- Centuries:: 20th; 21st;
- Decades:: 1940s; 1950s; 1960s; 1970s;
- See also:: Other events in 1950 Years in North Korea Timeline of Korean history 1950 in South Korea

= 1950 in North Korea =

The following lists events that happened during 1950 in the Democratic People's Republic of Korea.

==Incumbents==
- Premier: Kim Il Sung
- Supreme Leader: Kim Il Sung

==Events==

===June===
- June 8 - Newspapers in Pyongyang published the manifesto of the "Central Committee of the United Democratic Patriotic Front", adopted the day before, announcing the goal of reunification of North Korea and South Korea starting with meetings on August 15. Seventeen days later, North Korean troops would invade South Korea.
- June 13 - The three North Korean "peace representatives", who had crossed into South Korea on Saturday, were arrested.
- June 25 - The Beginning of the Korean War
  - At 4am KST (June 24 – 7pm UTC), South Korean army bases near the border with North Korea, at Yeoncheon, came under fire without warning. After 45 minutes of shelling, North Korean troops invaded with six infantry divisions, an armored brigade and three border brigades coming across the 38th parallel.
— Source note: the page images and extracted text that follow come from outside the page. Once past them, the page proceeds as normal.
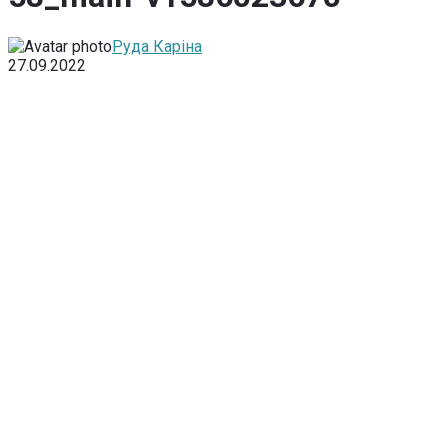
Руда Каріна
27.09.2022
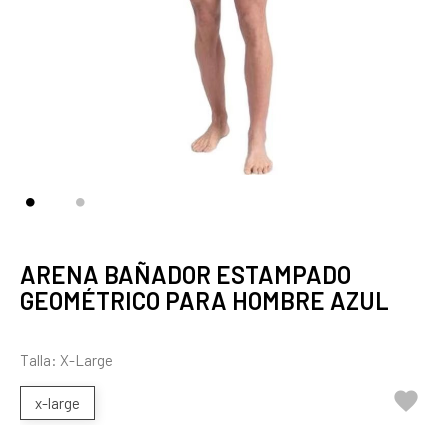
ARENA BAÑADOR ESTAMPADO
GEOMÉTRICO PARA HOMBRE AZUL
Talla: X-Large

x-large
With many of their personnel on weekend leave, the four South Korean divisions in the area were quickly overwhelmed, and the invaders proceeded toward the South Korean capital of Seoul, 40 miles to the south.
  - In response to the North Korean invasion, United Nations Security Council Resolution 82 was voted upon, calling for "an immediate cessation of hostilities" and for "North Korea to withdraw forthwith their armed forces to the 38th parallel". The vote was 9-0, with the USSR absent and Yugoslavia abstaining.
- June 26 - Brigadier General Yi Hyong Gun, commander of the Second Division of the South Korean Army, decided against making a counter-attack against invading North Korean troops after determining "that the situation was out of control" and ordered a retreat toward Seoul. "His action," it would be noted later, "meant that there were no means to block the advancing North Korean People's Army", but General Yi would receive a promotion afterward.
- June 27 - Korean War
  - By 7:30 pm, the 9th Regiment of the North Korean Army's Third Division had reached the suburbs of Seoul, the South Korean capital; by 9:30 pm, sixty-seven hours after the attack had started, North Korean tanks had arrived at the gardens of the Changdeokgung Palace.
- *U.S. President Harry S. Truman ordered warships of the United States Seventh Fleet to assist South Korean forces in their resistance of the North Korean invasion.
  - With North Korea refusing to withdraw its forces from South Korea, United Nations Security Council Resolution 83 was voted upon, as a recommendation that "the Members of the United Nations furnish such assistance to the Republic of Korea as may be necessary to repel the armed attack". The vote was 7-1, with Yugoslavia opposing, Egypt and India abstaining, and the USSR — a permanent member which could have vetoed the resolution —absent because it had walked out of the UN on January 10.
- June 28 - As invading North Korean troops advanced toward bridges over the Han River, engineers of the Republic of Korea (ROK) Army of South Korea had rigged explosives. In the meantime, South Korean civilians and soldiers were fleeing across to avoid being trapped behind enemy lines. Detonation of the bombs at the main bridge, at Hangang, had been set for 1:30 a.m. General Kim Pak Il, the ROK Deputy Chief of Staff, delayed the blast for 45 minutes, but at 2:15 a.m., the blast order was given, destroying two spans of the Hangang Bridge and dropping thousands of persons in a 75-foot plunge to the river, killing at least 500 people; a railroad bridge across the river remained standing, however. The ROK Chief Engineer, Choi Chang-sik, would be blamed for the mistake and executed. North Korean forces captured Seoul at noon, three days and eight hours after the invasion began.
- June 30 - U.S. warplanes began bombing installations in North Korea and Communist-held South Korean territory, with 27 attacks on the North Korean capital of Pyongyang.